→ **TASK DIRECTIONS**:
Pull out every line of the rows that contains the string "onward", copying each line in full.

→ **GIVEN DATA**:

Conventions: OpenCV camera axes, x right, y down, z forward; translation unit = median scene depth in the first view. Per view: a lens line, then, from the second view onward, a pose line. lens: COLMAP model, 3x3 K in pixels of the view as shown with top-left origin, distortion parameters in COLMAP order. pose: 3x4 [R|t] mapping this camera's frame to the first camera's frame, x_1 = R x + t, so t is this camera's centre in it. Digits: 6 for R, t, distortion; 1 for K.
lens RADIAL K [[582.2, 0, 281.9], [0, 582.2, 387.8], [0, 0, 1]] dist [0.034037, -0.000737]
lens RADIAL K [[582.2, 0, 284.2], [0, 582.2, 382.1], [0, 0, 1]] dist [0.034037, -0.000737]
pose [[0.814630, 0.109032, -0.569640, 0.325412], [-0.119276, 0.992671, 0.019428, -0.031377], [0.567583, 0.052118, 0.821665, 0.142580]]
---
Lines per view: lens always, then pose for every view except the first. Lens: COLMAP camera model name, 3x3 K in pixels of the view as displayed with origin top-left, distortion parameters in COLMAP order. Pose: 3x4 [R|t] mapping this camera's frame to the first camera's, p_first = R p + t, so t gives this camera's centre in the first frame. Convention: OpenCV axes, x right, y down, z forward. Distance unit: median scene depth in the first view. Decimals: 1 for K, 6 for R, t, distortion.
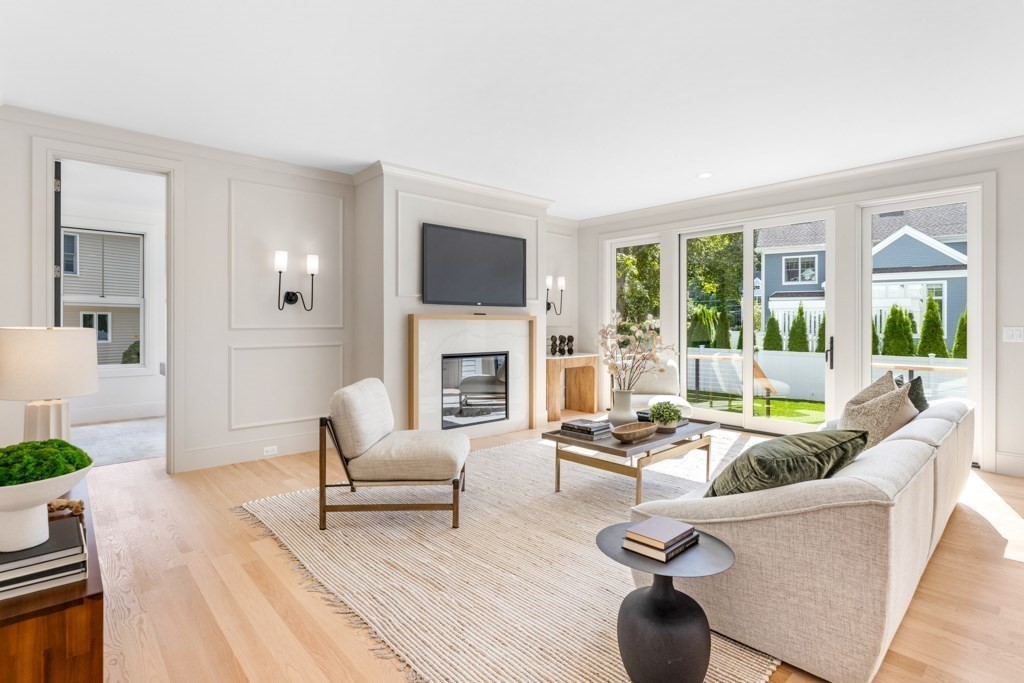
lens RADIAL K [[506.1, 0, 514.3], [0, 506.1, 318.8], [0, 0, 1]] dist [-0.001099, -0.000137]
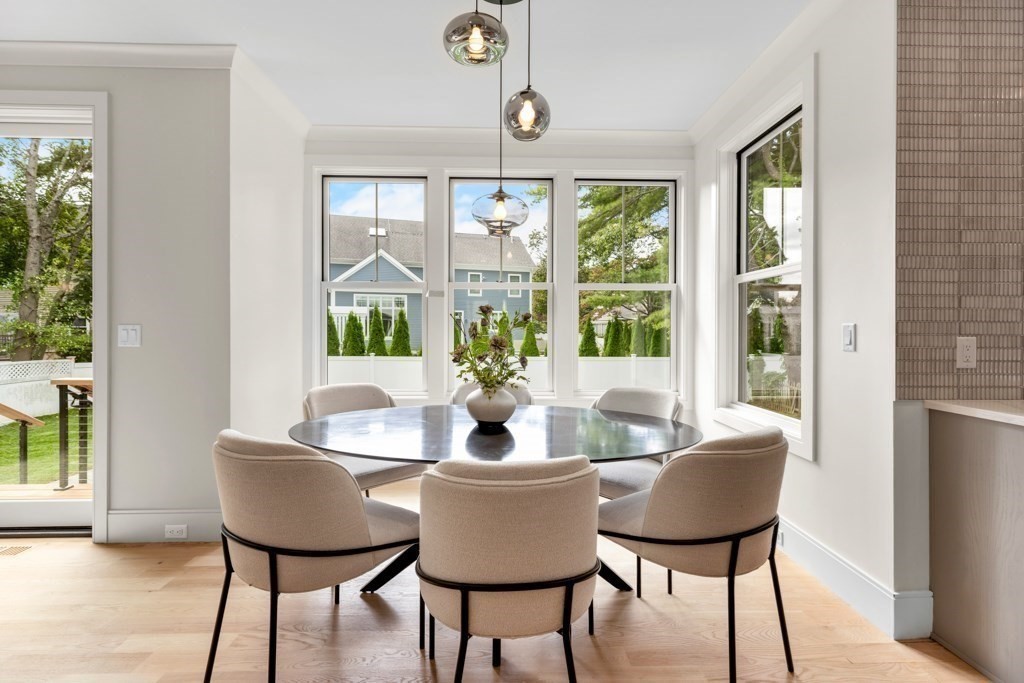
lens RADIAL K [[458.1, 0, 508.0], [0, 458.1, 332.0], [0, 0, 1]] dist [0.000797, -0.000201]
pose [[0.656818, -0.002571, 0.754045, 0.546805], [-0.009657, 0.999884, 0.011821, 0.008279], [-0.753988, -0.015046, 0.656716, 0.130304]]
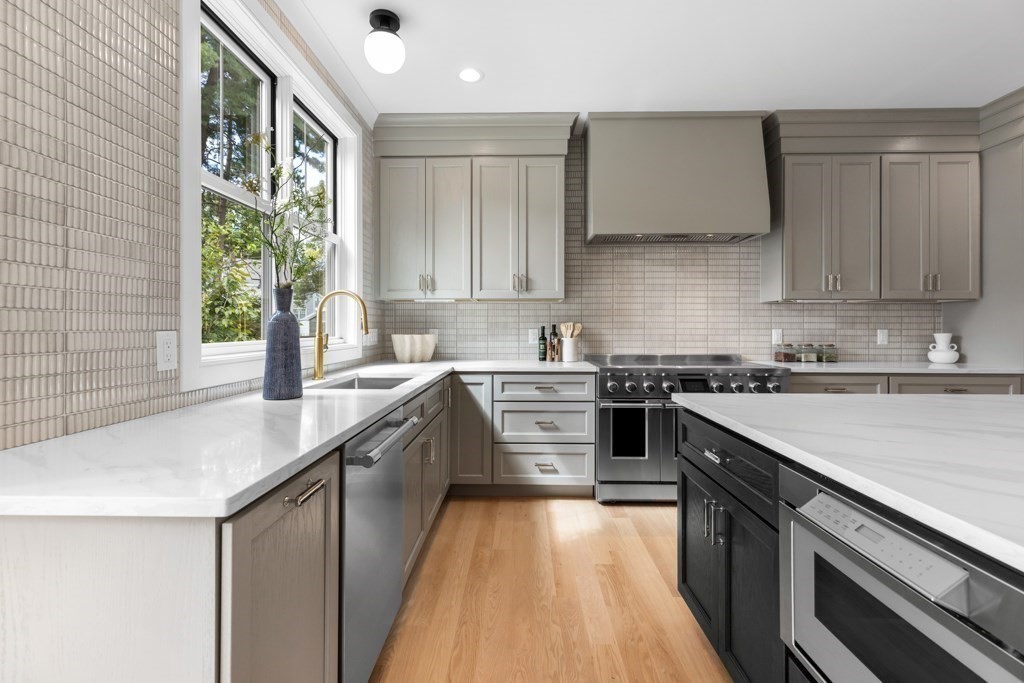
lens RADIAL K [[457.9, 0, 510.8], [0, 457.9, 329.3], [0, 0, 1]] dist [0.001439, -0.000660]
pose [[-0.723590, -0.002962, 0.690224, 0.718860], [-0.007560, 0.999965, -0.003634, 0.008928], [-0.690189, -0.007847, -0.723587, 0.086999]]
* * *
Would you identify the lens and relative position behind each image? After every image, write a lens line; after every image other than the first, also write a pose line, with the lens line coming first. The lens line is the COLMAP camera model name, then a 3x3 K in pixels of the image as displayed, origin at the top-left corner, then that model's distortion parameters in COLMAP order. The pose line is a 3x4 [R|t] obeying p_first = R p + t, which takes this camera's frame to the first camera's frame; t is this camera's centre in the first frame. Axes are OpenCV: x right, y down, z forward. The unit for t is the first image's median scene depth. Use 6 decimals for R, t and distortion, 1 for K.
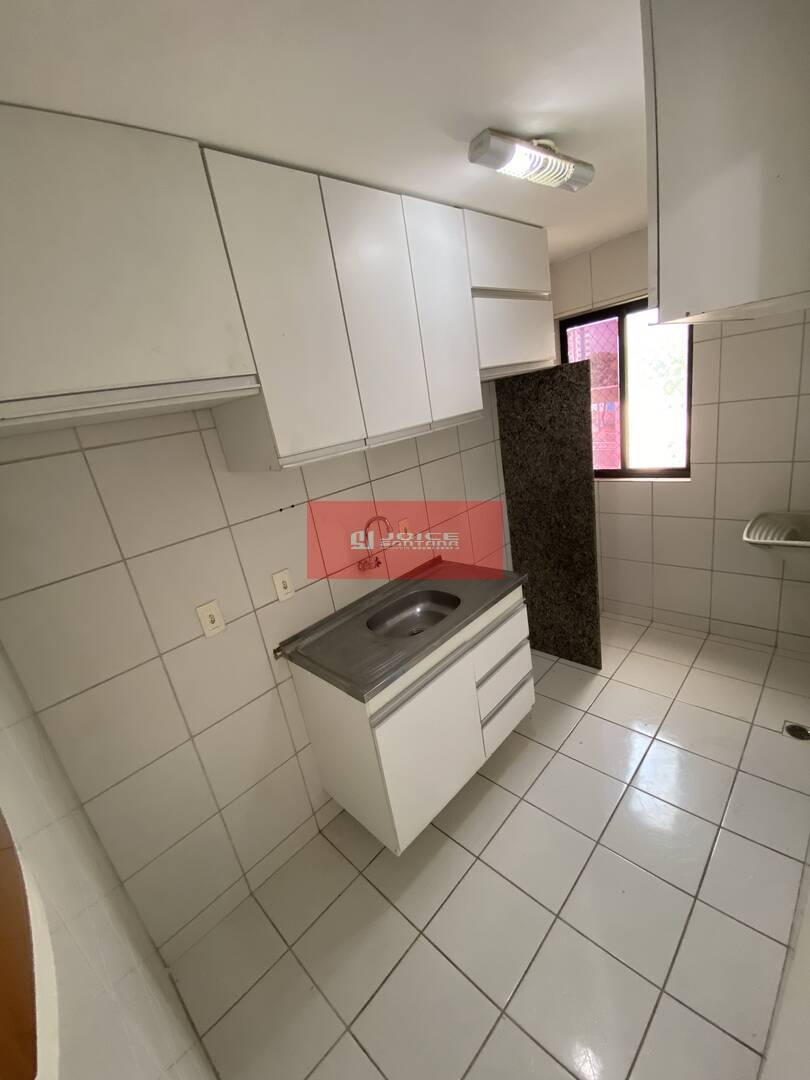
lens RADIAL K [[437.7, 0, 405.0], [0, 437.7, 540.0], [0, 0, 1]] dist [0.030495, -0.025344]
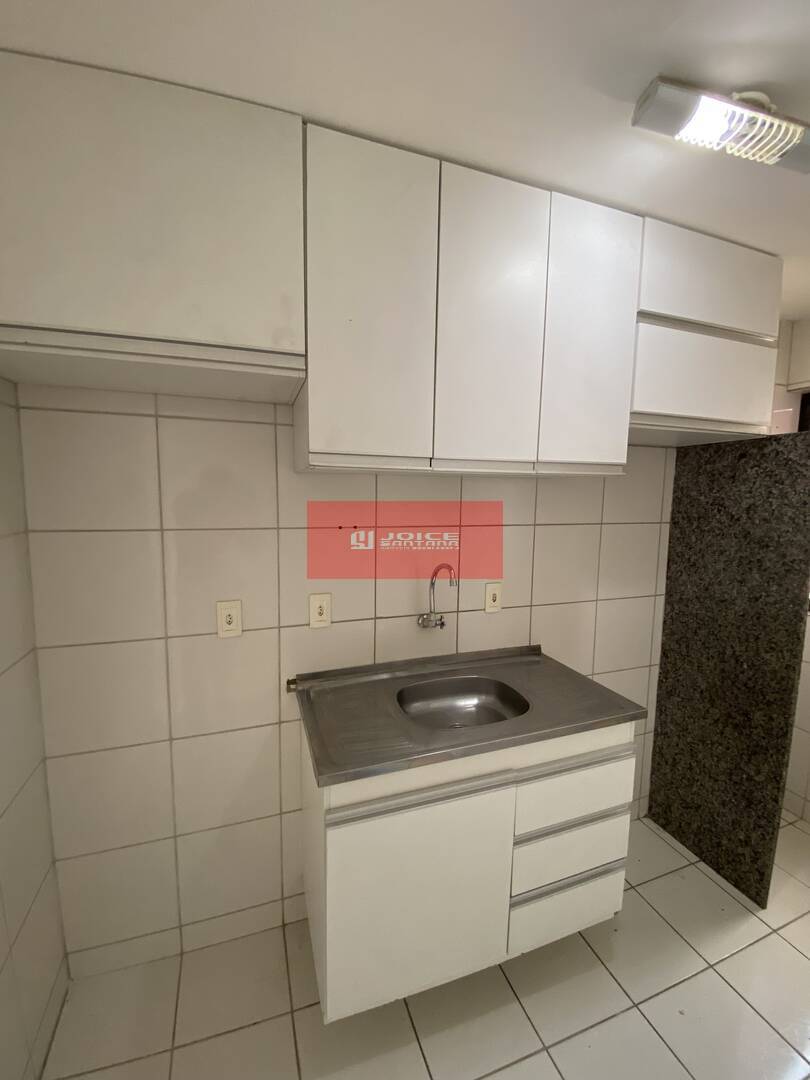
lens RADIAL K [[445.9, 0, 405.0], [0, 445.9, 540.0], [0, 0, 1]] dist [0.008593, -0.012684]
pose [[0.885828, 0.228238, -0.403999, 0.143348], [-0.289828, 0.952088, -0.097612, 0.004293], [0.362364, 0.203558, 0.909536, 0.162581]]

→ **SOLUTION**:
Conventions: OpenCV camera axes, x right, y down, z forward; translation unit = median scene depth in the first view. Per view: a lens line, then, from the second view onward, a pose line. lens: COLMAP model, 3x3 K in pixels of the view as shown with top-left origin, distortion parameters in COLMAP order. pose: 3x4 [R|t] mapping this camera's frame to the first camera's frame, x_1 = R x + t, so t is this camera's centre in it. Digits: 6 for R, t, distortion; 1 for K.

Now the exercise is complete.